→ **Selected excerpt**
>> Start

By BNET Editorial
published on BNET.com 12/18/2007
An increasing number of marketing activities including advertising, direct marketing, relationship-building, customer service, and channel support are now Internet-based. It’s essential to identify the activities that can move effectively to the Web and ensure that they're produced to the same rigorous standards as traditional marketing activities. An online strategy can reduce the costs of doing business by making it easier and quicker to provide information. In the longer term, it can provide a basis for better collaboration with customers, suppliers and business partners.
What You Need to Know
Is online strategy different to traditional business and marketing strategy?
As many of the dot.com pioneers found, the basics of business and marketing do not change. An online strategy will not succeed unless it offers the right products or services to the right target audience. An online strategy offers more options for reaching the market and delivering certain types of product or service. Traditional marketing methods, such as advertising, direct mail and public relations continue to be widely used, but online marketing techniques add a new dimension to the marketing mix.
What to Do
Set Your Objectives
You can develop an online strategy that complements your existing business and marketing strategy, or you may wish to move all your resources into an online strategy. You can use an online presence to achieve a number of important objectives, including:
• raise awareness among a wider audience
• market your products across a wider geographical territory
• reduce the cost of sales and marketing
• increase the accuracy and efficiency of marketing
• reduce the cost of customer service
• improve convenience for customers
• increase customer retention.
Plan Your Web Site Strategy
Your Web Site is at the heart of your online strategy. Depending on the nature of your business, your Web Site can have many different roles, but everything within your site should have one purpose—to get your visitors to take action. Ultimately, that means placing an order with you online or offline—but the Web Site can support many of the processes before and after the sale:
• request or download product and service information
• read case studies
• find out about your company
• contact you to request a sales call
• find out about support services
• request delivery details
• get answers to technical queries.
To support those processes, you need to plan the right content for your Web Site and build in facilities to deliver services and information in a convenient cost-effective way.
Develop Products for Online Delivery
While the Internet has made it possible for customers to select and order most types of business or consumer products online, there is also a range of digital products and services that can be delivered directly from a Web Site. These include:
• software;
• information services;
• research reports;
• consultants’ reports;
• news services.
Communicate Quickly and Precisely with E-mail
E-mail is the most widely-used form of online marketing and should therefore be an integral part of your online strategy. Regular contact is the key to success in e-mail marketing. When customers first visit a site, it is unlikely that they will make an immediate purchase. They will be gathering information to make better purchase decisions. E-mail allows you to continue delivering relevant information and moving the customer toward a purchase. You could use e-mail to alert customers to special offers, new product features, price reductions or other promotional activity.
Capture Data on Your Site
An important element in your online strategy is capturing and using visitor data. Capturing data in the right way can have an impact on your ability to acquire and retain customers. However, asking for too much information can put people off, so you should define your data capture strategy carefully:
• Specify the data you actually need to achieve the objectives of your business
• Keep compulsory data to a bare minimum, to maximize consumer registrations and transactions
• Make data that is useful, but not essential voluntary
• Only ask customers for information that you intend to use to benefit them, for example to provide a personalized service or speed up response time
• Define how you plan to identify and track users, either by logins or the use of “cookies”
• Add a “Comments” textbox asking for visitor’s input. This can provide even more valuable qualifying information
• Include a check box asking the visitor if he or she wishes to receive further information from your company.

>> End

→ **Work to be completed**
Please translate this sentence from the online strategy article into Spanish: "Regular contact is the key to success in e-mail marketing."

→ **Record list**
>> Start

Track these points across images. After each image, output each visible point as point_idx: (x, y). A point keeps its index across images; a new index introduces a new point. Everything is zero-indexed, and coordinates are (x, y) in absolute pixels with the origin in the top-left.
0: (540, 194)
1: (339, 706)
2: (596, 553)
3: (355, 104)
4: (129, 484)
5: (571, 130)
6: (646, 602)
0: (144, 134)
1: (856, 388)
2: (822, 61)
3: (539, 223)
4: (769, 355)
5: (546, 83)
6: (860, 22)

>> End
>> Start

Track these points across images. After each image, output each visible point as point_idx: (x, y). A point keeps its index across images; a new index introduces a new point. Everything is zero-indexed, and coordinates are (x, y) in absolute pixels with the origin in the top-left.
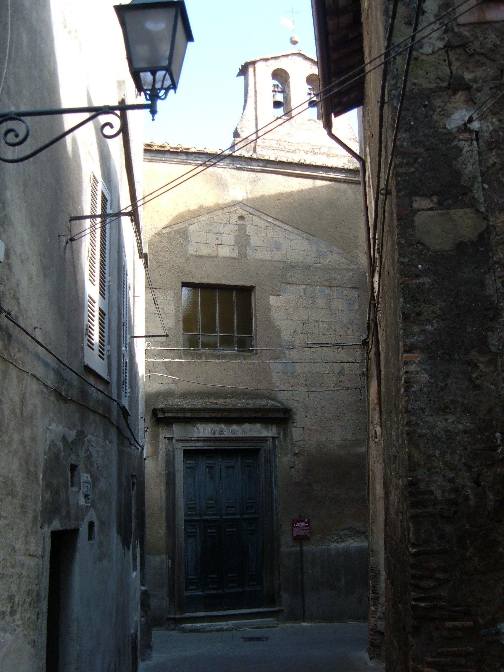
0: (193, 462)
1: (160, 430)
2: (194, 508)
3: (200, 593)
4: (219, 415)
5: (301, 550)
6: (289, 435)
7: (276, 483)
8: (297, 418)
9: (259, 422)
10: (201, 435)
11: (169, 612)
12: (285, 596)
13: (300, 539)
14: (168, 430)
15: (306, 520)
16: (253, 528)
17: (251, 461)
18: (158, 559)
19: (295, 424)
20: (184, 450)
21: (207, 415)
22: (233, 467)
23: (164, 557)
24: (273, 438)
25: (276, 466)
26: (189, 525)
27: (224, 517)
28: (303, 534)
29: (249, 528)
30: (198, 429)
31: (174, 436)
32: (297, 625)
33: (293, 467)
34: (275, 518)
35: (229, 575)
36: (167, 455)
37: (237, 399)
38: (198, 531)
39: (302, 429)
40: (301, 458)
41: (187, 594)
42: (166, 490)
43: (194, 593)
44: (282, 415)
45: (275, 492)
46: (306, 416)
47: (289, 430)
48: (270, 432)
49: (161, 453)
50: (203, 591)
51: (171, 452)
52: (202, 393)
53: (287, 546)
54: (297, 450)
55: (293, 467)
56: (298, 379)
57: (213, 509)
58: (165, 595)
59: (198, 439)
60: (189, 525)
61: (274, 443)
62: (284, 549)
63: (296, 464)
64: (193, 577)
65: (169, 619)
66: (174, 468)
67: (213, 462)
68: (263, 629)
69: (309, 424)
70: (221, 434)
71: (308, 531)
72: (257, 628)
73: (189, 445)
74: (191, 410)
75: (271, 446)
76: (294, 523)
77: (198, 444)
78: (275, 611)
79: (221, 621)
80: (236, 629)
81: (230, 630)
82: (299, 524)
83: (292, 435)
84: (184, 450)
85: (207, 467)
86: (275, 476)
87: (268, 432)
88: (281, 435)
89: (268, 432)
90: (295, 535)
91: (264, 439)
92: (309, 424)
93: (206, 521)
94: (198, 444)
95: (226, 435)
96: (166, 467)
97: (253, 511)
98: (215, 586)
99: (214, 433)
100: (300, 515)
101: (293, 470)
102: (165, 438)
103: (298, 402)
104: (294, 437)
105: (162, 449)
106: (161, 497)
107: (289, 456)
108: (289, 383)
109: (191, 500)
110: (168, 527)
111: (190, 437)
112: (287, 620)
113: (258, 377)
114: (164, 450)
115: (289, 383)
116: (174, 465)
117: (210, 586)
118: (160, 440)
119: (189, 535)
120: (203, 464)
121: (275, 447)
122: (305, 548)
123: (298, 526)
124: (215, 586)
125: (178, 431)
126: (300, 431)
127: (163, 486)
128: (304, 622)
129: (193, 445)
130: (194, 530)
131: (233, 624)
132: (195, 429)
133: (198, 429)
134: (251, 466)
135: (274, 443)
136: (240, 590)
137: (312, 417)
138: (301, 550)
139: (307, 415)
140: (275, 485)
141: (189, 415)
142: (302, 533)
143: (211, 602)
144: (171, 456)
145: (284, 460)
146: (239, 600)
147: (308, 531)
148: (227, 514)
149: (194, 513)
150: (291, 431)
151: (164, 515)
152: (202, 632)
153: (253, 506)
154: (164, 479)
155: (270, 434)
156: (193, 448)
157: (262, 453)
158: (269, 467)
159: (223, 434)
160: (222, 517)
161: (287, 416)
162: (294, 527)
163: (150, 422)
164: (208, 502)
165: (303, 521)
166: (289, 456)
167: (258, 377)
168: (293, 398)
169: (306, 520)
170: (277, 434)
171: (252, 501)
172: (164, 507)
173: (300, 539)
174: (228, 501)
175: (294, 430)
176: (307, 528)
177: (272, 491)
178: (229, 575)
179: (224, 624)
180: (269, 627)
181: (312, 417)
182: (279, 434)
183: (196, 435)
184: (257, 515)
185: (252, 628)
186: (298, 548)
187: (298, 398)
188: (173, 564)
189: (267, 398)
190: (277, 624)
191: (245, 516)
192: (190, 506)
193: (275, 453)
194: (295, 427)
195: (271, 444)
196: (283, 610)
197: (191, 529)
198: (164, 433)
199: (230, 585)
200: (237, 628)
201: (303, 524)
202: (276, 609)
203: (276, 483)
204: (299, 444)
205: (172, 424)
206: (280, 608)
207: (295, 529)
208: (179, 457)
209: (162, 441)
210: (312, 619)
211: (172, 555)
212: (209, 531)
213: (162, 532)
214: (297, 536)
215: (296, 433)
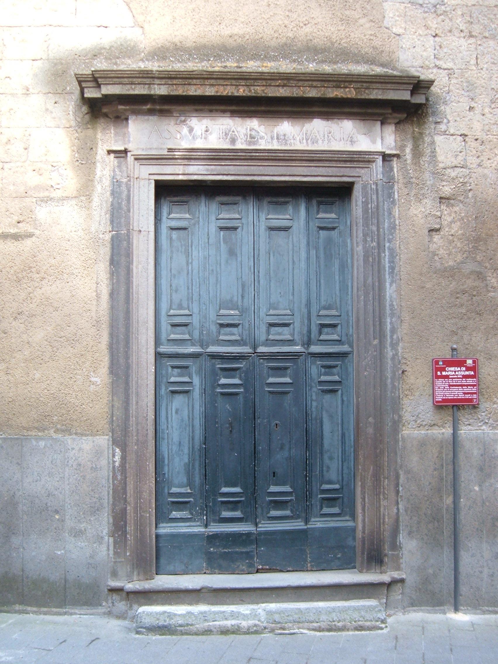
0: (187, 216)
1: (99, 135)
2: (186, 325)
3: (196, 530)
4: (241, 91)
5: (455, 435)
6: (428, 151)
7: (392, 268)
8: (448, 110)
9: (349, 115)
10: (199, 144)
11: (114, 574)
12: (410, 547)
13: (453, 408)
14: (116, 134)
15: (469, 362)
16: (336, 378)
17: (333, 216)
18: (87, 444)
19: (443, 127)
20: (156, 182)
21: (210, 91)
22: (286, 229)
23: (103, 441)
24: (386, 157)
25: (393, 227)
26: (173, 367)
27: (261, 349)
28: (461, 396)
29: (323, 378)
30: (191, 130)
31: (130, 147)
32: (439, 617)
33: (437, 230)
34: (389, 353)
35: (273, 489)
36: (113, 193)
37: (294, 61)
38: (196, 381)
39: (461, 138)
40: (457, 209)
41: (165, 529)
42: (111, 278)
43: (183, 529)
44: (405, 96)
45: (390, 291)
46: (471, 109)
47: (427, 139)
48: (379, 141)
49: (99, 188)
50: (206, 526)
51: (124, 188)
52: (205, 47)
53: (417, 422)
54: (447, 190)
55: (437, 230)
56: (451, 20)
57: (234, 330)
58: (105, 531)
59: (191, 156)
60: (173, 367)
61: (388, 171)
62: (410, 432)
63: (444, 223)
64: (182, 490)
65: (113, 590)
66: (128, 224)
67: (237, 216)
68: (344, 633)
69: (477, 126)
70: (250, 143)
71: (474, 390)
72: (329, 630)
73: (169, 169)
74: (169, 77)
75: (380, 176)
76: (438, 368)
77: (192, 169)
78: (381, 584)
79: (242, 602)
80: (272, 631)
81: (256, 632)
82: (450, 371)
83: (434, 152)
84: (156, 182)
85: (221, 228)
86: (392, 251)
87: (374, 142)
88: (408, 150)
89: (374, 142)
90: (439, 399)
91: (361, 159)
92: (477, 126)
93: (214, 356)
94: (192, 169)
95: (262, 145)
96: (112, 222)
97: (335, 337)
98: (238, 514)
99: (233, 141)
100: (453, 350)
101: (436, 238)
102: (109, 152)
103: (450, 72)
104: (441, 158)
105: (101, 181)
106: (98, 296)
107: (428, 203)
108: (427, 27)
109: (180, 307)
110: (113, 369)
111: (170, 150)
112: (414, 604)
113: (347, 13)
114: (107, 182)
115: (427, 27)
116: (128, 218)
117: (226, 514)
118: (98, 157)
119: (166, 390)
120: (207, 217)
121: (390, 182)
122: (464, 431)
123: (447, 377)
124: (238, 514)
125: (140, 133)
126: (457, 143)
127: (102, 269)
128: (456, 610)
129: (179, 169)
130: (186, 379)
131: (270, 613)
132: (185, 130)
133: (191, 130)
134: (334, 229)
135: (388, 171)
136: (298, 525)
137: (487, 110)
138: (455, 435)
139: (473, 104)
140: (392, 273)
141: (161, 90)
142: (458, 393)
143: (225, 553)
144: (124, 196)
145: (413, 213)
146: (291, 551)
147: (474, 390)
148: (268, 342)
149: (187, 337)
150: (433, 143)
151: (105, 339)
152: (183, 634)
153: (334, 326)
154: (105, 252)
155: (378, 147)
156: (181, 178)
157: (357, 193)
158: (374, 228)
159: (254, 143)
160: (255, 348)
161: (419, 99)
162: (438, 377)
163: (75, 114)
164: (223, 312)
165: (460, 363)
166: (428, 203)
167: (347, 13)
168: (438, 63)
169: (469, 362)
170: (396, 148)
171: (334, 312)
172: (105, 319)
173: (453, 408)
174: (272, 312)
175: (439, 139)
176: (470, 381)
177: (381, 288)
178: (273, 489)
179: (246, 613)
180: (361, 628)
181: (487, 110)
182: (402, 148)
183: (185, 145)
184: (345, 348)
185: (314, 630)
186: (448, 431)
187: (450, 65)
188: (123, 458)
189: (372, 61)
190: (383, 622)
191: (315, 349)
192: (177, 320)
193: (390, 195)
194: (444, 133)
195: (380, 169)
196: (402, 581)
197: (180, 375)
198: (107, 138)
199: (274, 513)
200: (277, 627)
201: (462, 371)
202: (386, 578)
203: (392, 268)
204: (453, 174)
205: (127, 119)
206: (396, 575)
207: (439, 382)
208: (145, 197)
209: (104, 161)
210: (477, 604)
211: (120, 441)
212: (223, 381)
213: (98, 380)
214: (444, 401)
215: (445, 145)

>> End

→ **Response for this exercise**
El contacto regular es la clave del éxito en el marketing por correo electrónico.